** Opening Data for this exercise block **
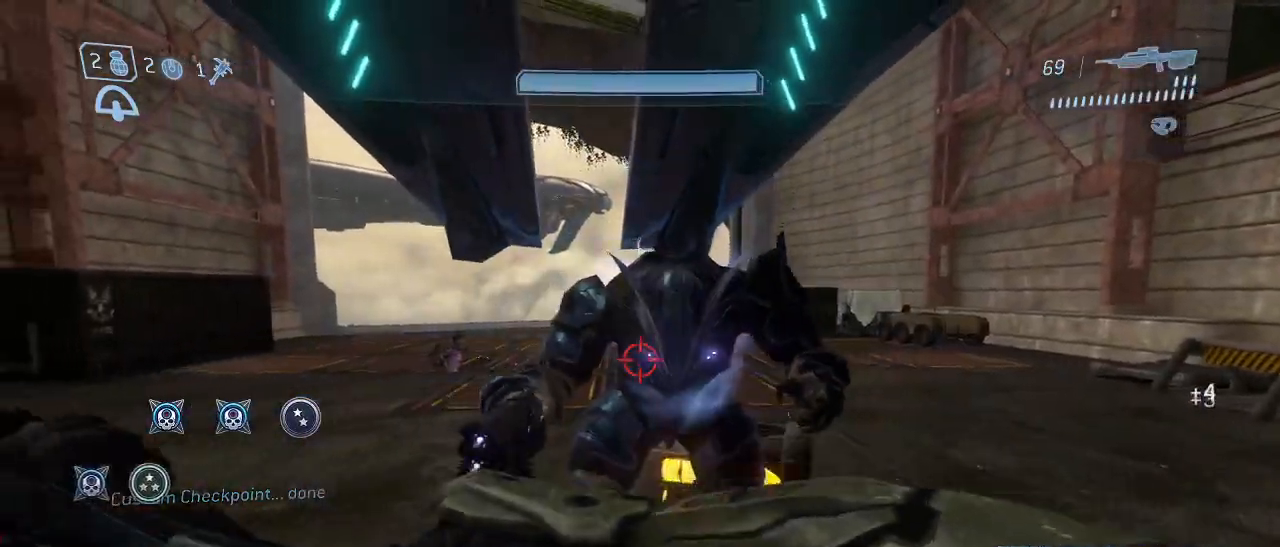
{"keys": ["s"], "mouse": [], "events": []}
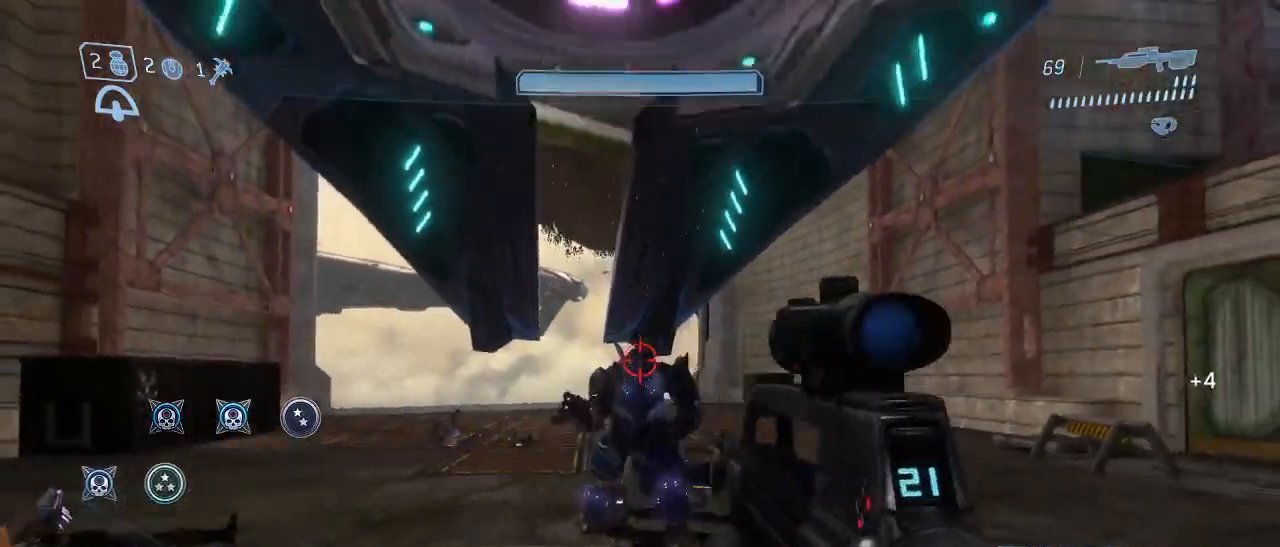
{"keys": ["a", "s"], "mouse": [], "events": [[33, "mouse_left", "down"], [267, "mouse_left", "up"], [450, "a", "down"]]}
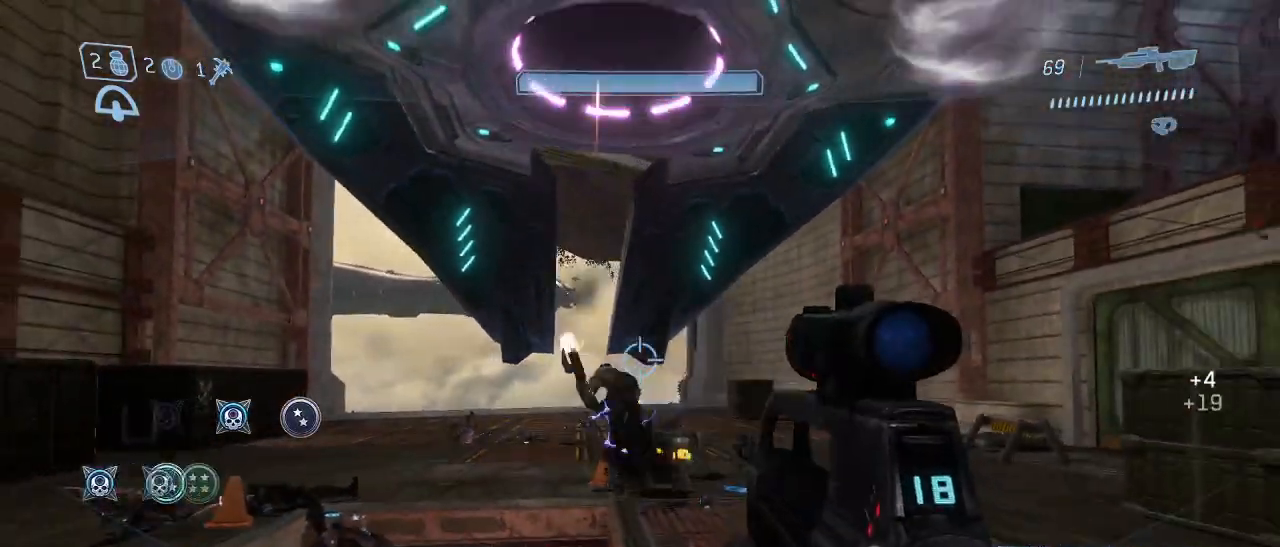
{"keys": ["a", "s"], "mouse": ["left"], "events": [[50, "a", "up"], [50, "mouse_left", "down"], [183, "mouse_left", "up"], [417, "a", "down"], [417, "mouse_left", "down"]]}
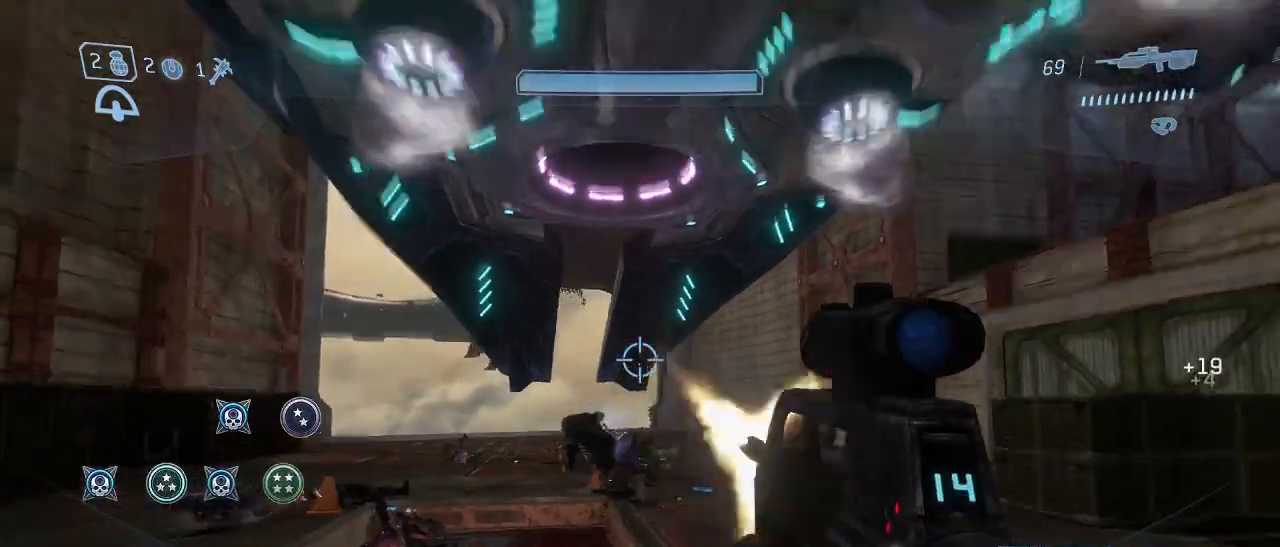
{"keys": ["s"], "mouse": ["left"], "events": [[17, "a", "up"], [100, "mouse_left", "up"], [350, "mouse_left", "down"]]}
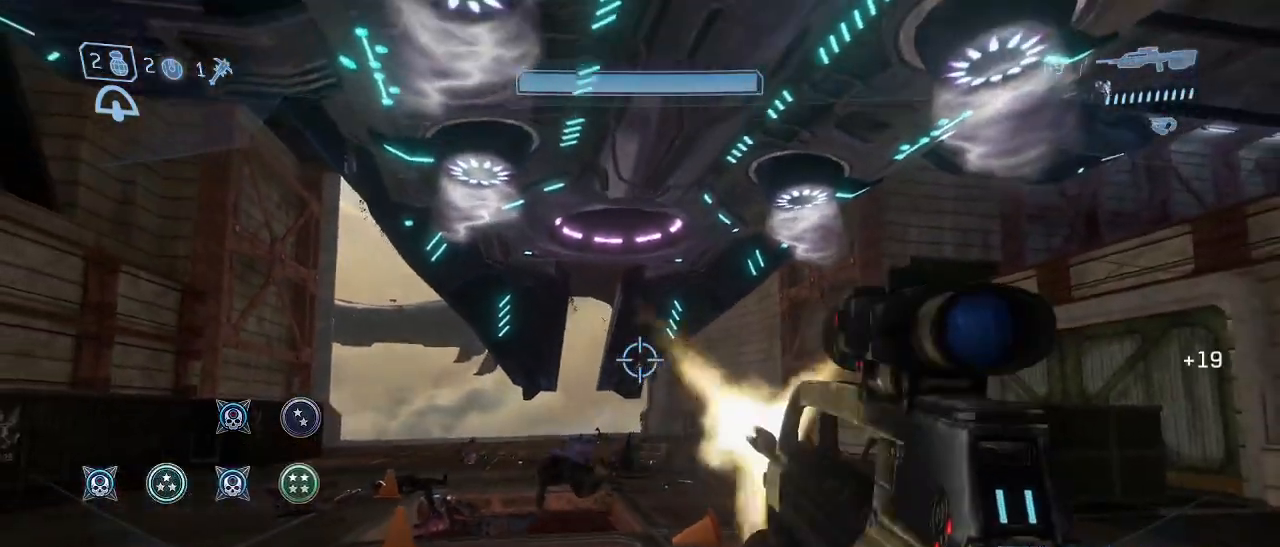
{"keys": ["s"], "mouse": [], "events": [[167, "mouse_left", "up"], [217, "r", "down"], [317, "r", "up"], [350, "a", "down"], [450, "a", "up"]]}
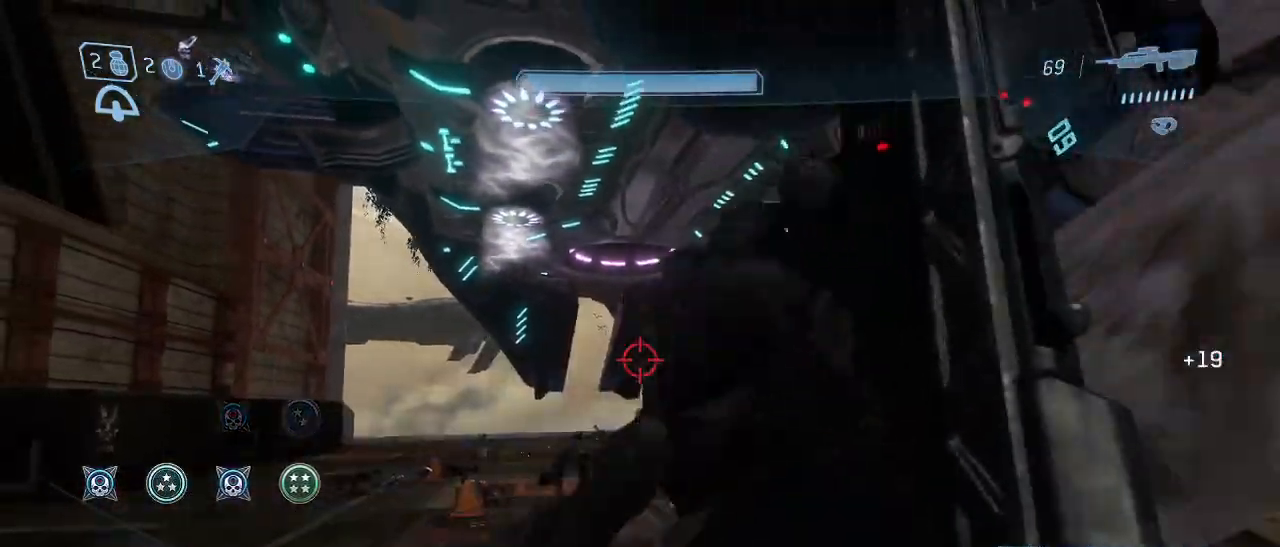
{"keys": ["s"], "mouse": [], "events": []}
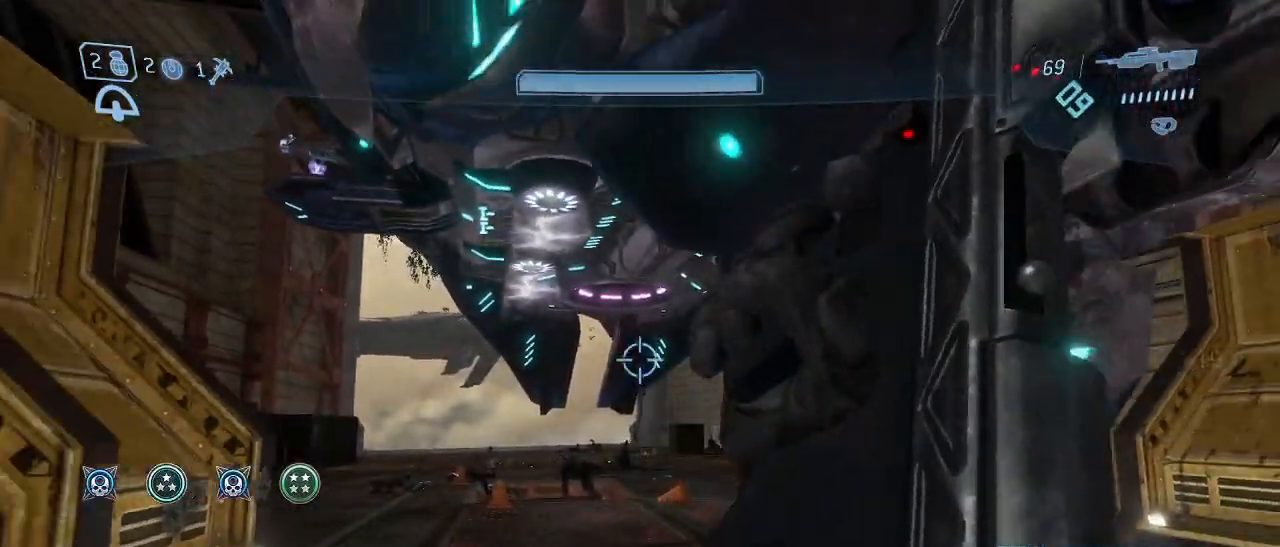
{"keys": ["s"], "mouse": [], "events": [[17, "d", "down"], [67, "d", "up"]]}
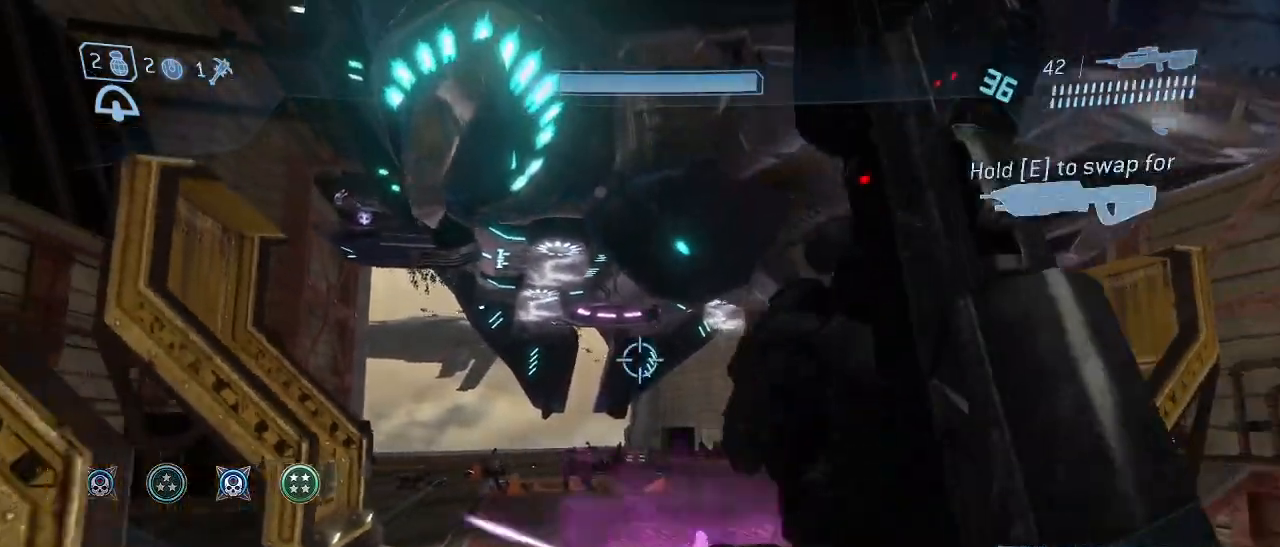
{"keys": ["d", "s"], "mouse": [], "events": [[400, "d", "down"]]}
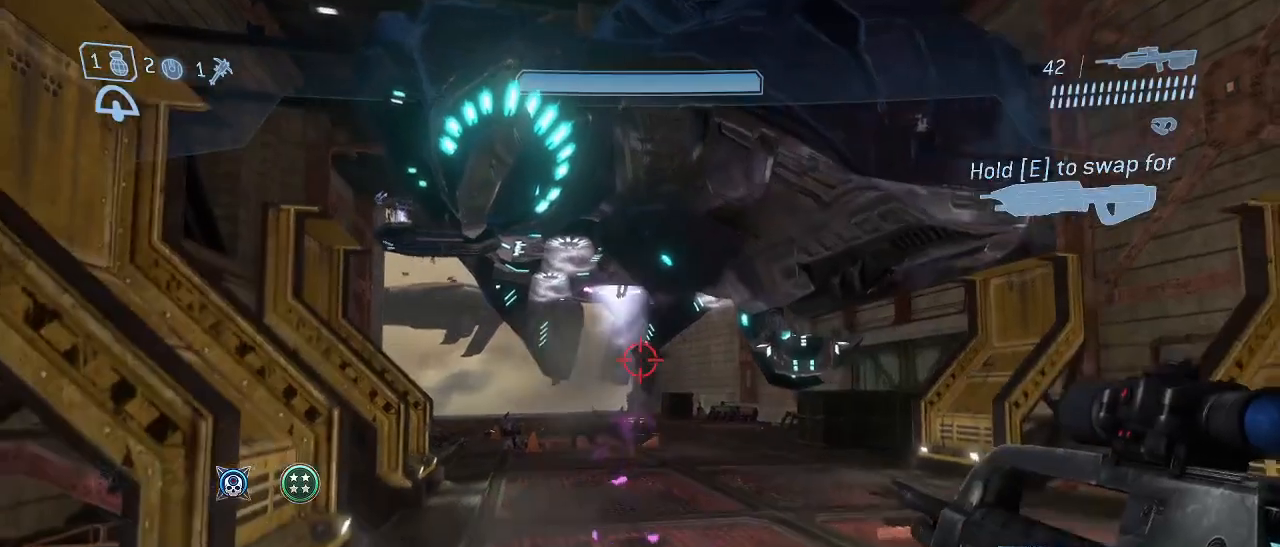
{"keys": ["s"], "mouse": [], "events": [[133, "d", "up"], [333, "d", "down"], [467, "d", "up"]]}
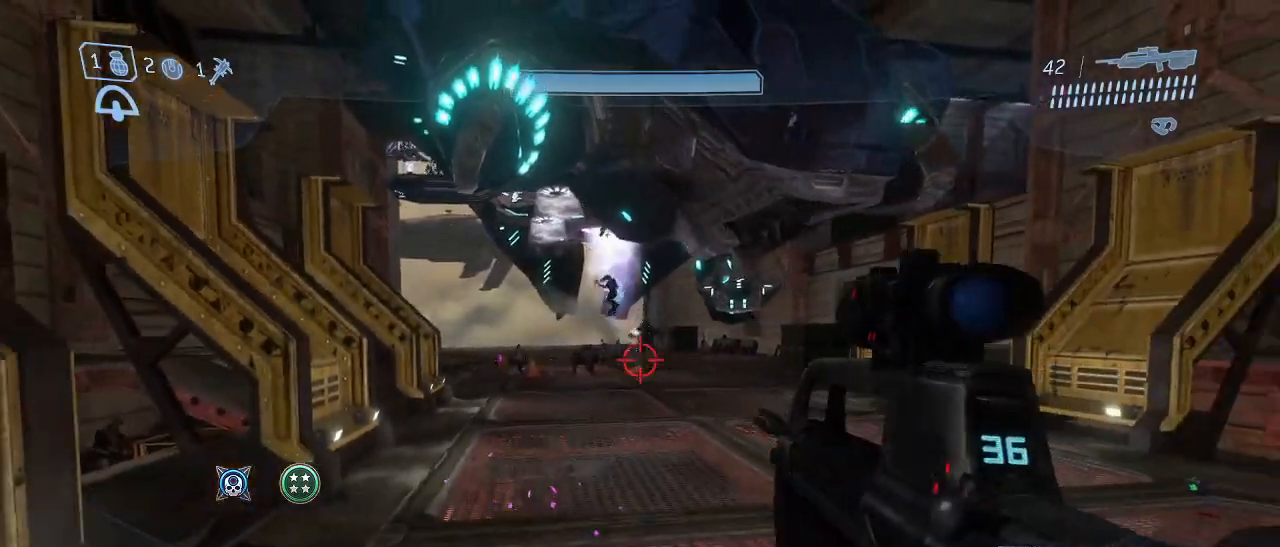
{"keys": ["s"], "mouse": ["left"], "events": [[333, "mouse_left", "down"]]}
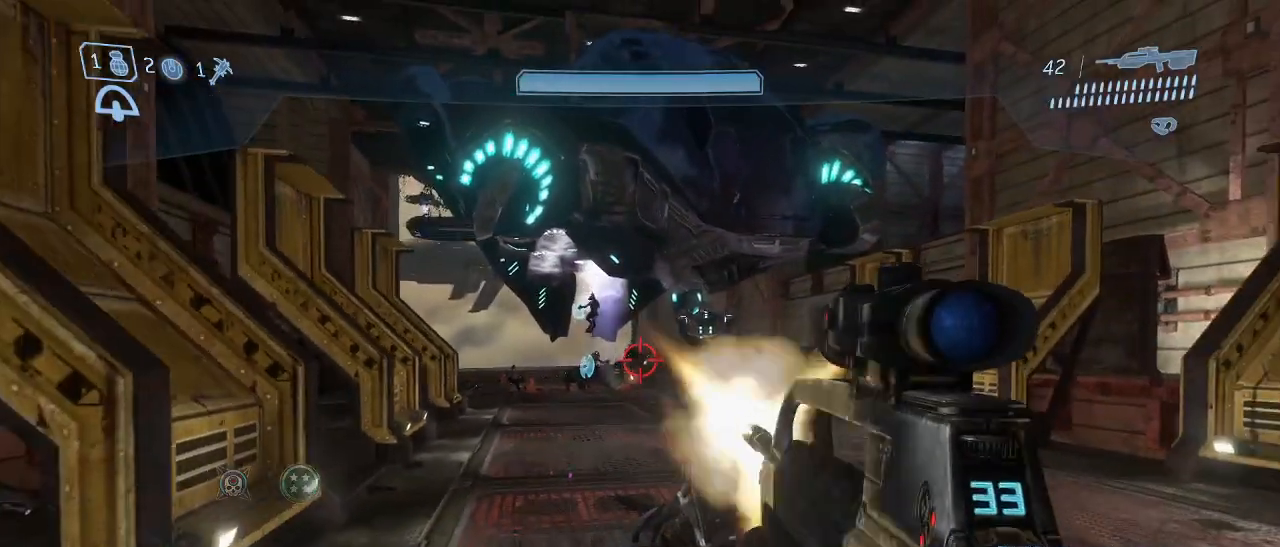
{"keys": ["s"], "mouse": [], "events": [[33, "mouse_left", "up"], [267, "mouse_left", "down"], [350, "mouse_left", "up"]]}
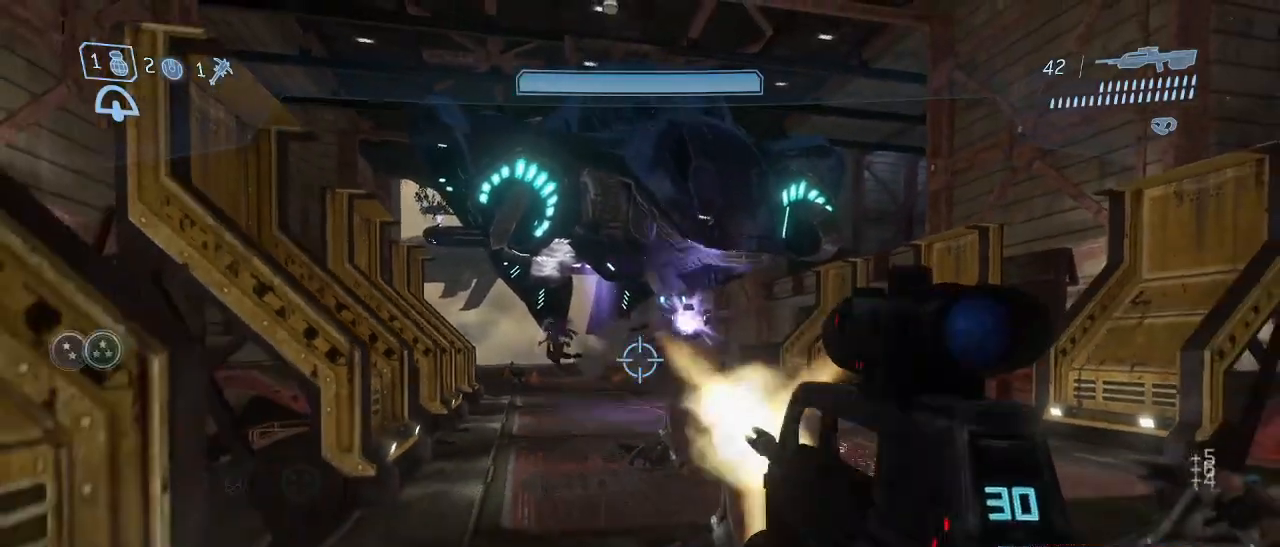
{"keys": [], "mouse": [], "events": [[317, "s", "up"]]}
** Closing Data for this exercise block **
Reproduce each line of the records exactly, and omit every picture.

*Answer space*.
{"keys": ["s"], "mouse": [], "events": []}
{"keys": ["a", "s"], "mouse": [], "events": [[33, "mouse_left", "down"], [267, "mouse_left", "up"], [450, "a", "down"]]}
{"keys": ["a", "s"], "mouse": ["left"], "events": [[50, "a", "up"], [50, "mouse_left", "down"], [183, "mouse_left", "up"], [417, "a", "down"], [417, "mouse_left", "down"]]}
{"keys": ["s"], "mouse": ["left"], "events": [[17, "a", "up"], [100, "mouse_left", "up"], [350, "mouse_left", "down"]]}
{"keys": ["s"], "mouse": [], "events": [[167, "mouse_left", "up"], [217, "r", "down"], [317, "r", "up"], [350, "a", "down"], [450, "a", "up"]]}
{"keys": ["s"], "mouse": [], "events": []}
{"keys": ["s"], "mouse": [], "events": [[17, "d", "down"], [67, "d", "up"]]}
{"keys": ["d", "s"], "mouse": [], "events": [[400, "d", "down"]]}
{"keys": ["s"], "mouse": [], "events": [[133, "d", "up"], [333, "d", "down"], [467, "d", "up"]]}
{"keys": ["s"], "mouse": ["left"], "events": [[333, "mouse_left", "down"]]}
{"keys": ["s"], "mouse": [], "events": [[33, "mouse_left", "up"], [267, "mouse_left", "down"], [350, "mouse_left", "up"]]}
{"keys": [], "mouse": [], "events": [[317, "s", "up"]]}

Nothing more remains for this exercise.